MInha querida Rabela,
achas que eu n tenho lido o teu 360º??? Tás louca?! Perdia lá eu este testemunho! Todos os dias passo por aqui e leio tudo o q há DE novo e tudo o q já tem sido escrito, é uma forma de te ter por perto...
Respondendo às tuas perguntas:
O gonçalo n mudou
A casa está quase pronta!! lá para dia 10 de abril, que xitex!!
O meu trabalho vai muito bem, cada vez melhor.

Fazes-me falta, miúda!! ainda n me habituei à ideia q estás do outro lado do mundo, morro de inveja, daquela saudável q te expliquei e tb de saudades antecipadas por todo o tempo q vais estar longe, pq tb n partiste à tanto tempo assim ( n é verdade)...

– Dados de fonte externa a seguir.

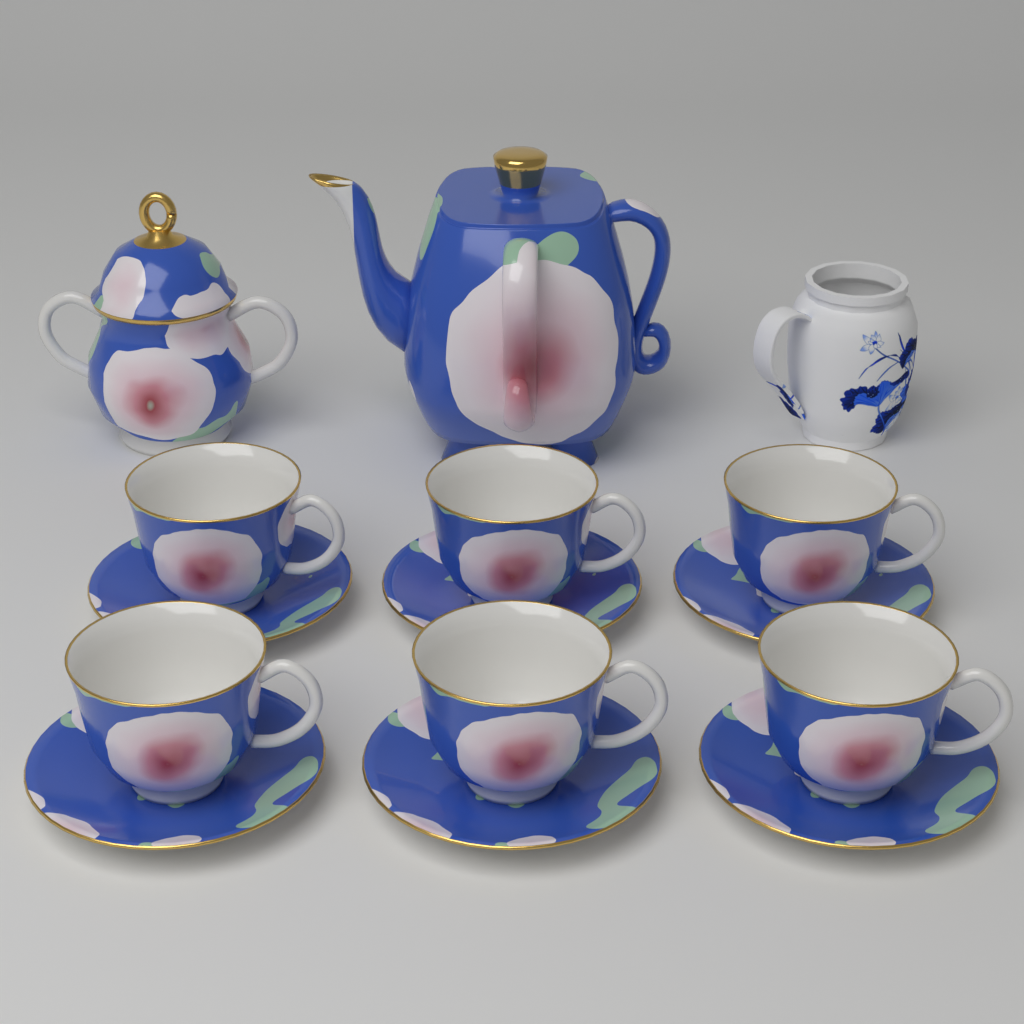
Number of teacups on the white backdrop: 6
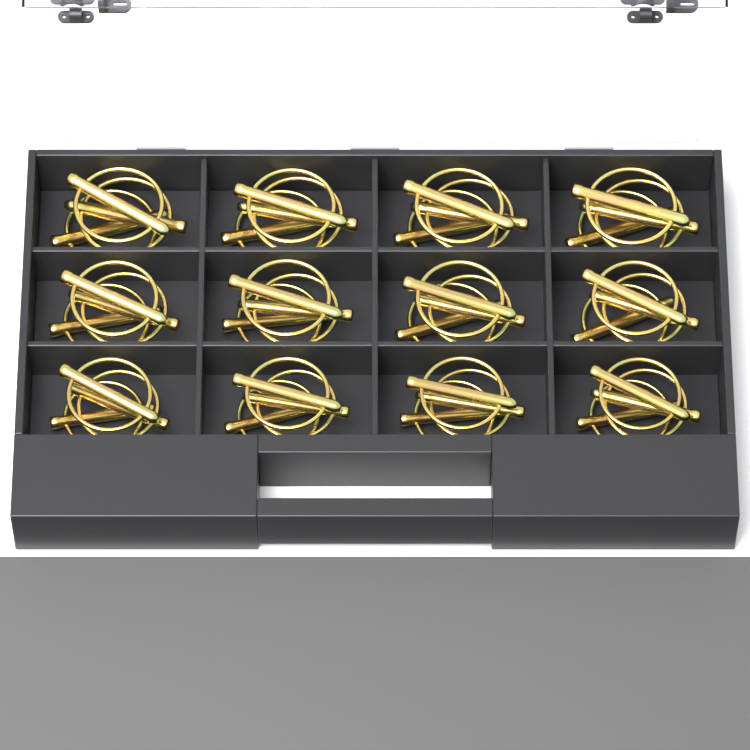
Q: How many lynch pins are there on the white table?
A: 36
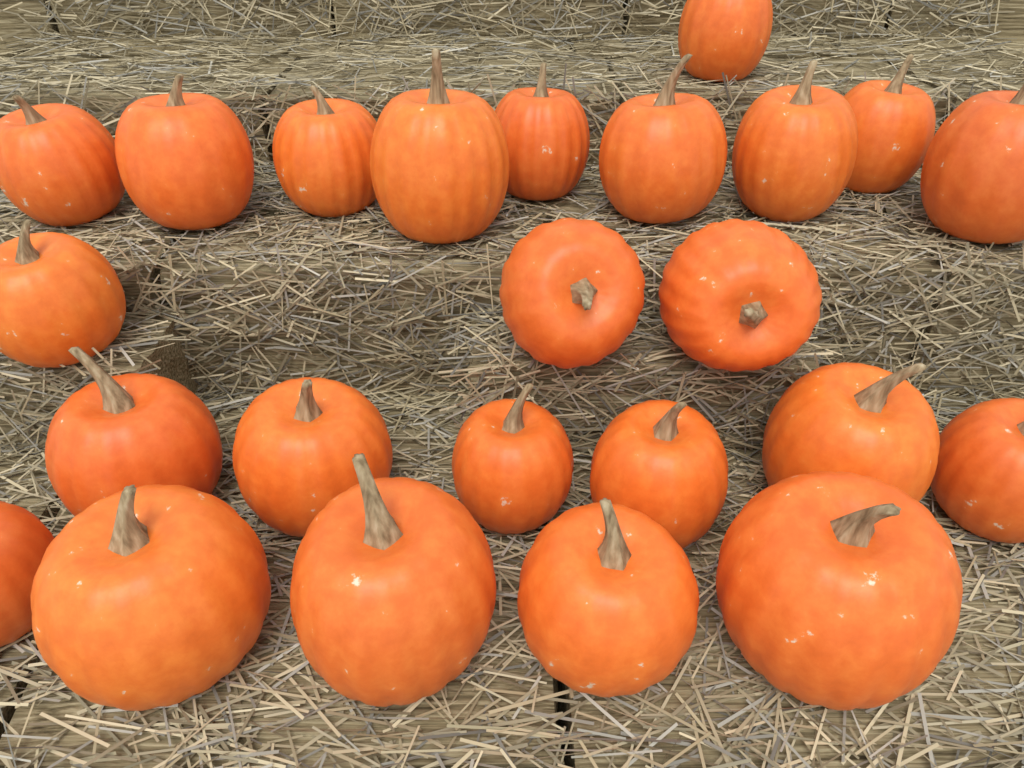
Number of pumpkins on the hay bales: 24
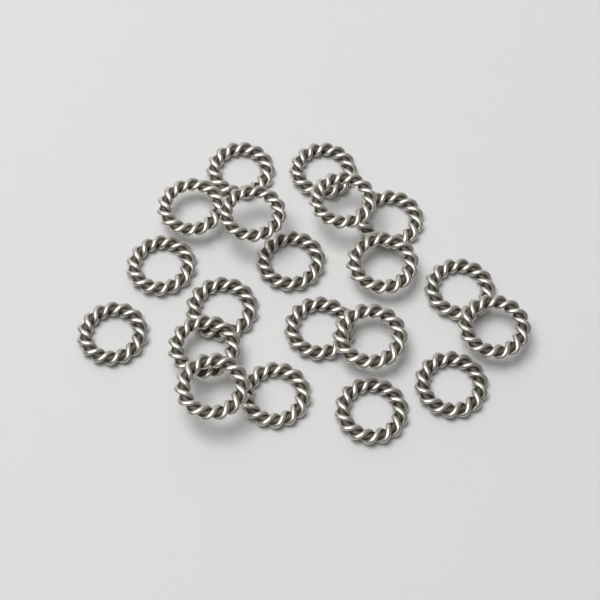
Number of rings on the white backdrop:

vamos falando, e continua a aproveitar assim

um bj grande meu do gonçalo da Pilar e da Mercês ( que está de dieta à séria, achas normal!!! 10 meses...)
R

ps-para amadora o teu blog está de profissional!!!

Mary said...

com estas crónicas da viagem, mal posso esperar pela tese de mestrado!

bjs e bom trabalho :)

Ele said...

ispectacular!

temos lido atentamente o blog.
a mãe farta-se de dizer bem.
já eu só digo é mal :)

beijo

MRA said...

Outra Rita,

10 de Abril traz sempre boas novas...

Anonymous said...

Bemm, com relatos assim vamos tds ficar a conhecer bastante bem (sentadinhos ao computador) aquilo que tu própria estás a conhecer pelo mundo fora!!
MTO OBG!
Mts Bjs c saudades!

Pancrácia said...

Ritinha,

a descrição é claríssima e continua a ecoar-me o sri lanka em todos os aspectos.
Por cá, o gato fedorento empurra o país no domingo à noite para a malta ter paciencinha para se levantar na 2feira e, mesmo eles, já estiveram mais inspirados.
Assim, para viajar agora, enquanto não dá à séria, leio o teu blog e passeio-me pelo martin monnet ao fim-de-semana :). Pelo menos é colorido :)
Se precisares de ajuda nalguma coisa, diz,
beijos grandes,
D.

fisioterapeuta conceição said...

Rita
Fantastico
Tudo por aí é diferente, a cultura os costumes, os comes e bebes tudo......
Mas os homens pelo mundo inteiro rejem-se pelos mesmos valores........è bom estes relatos assim, porque nos sentimos que estamos a viver um bocadinho dessa experiencia.....
Como deves calcular tem sido o tema de conversa da rua das praças,
os preparativos dos casamentos já estam em segundo lugar....
Beijinhos grandes goza , goza

tconstança said...

gosto imenso de ler as suas impressões
onde anda?....
bjs
tconstança

Anonymous said...

Muito bom...

Com entrada directa nos "Favoritos".

escreve mais, muito mais!!!!!

Um beijo grande

constipado said...

Conforme combinado Muitos bjs

Anonymous said...

Rita
Estou no trabalho com a Mãe ....bem não parou enquanto não divulgou o seu blog cada pessoa que entrava no seu "departamento" dizia " Já viu o blog da minha filha?" Claro que as pessoas simpáticas respondiam não mas qual è? Sim porque a sua mãe como tem simpatia para dar e vender ninguém RESISTE.......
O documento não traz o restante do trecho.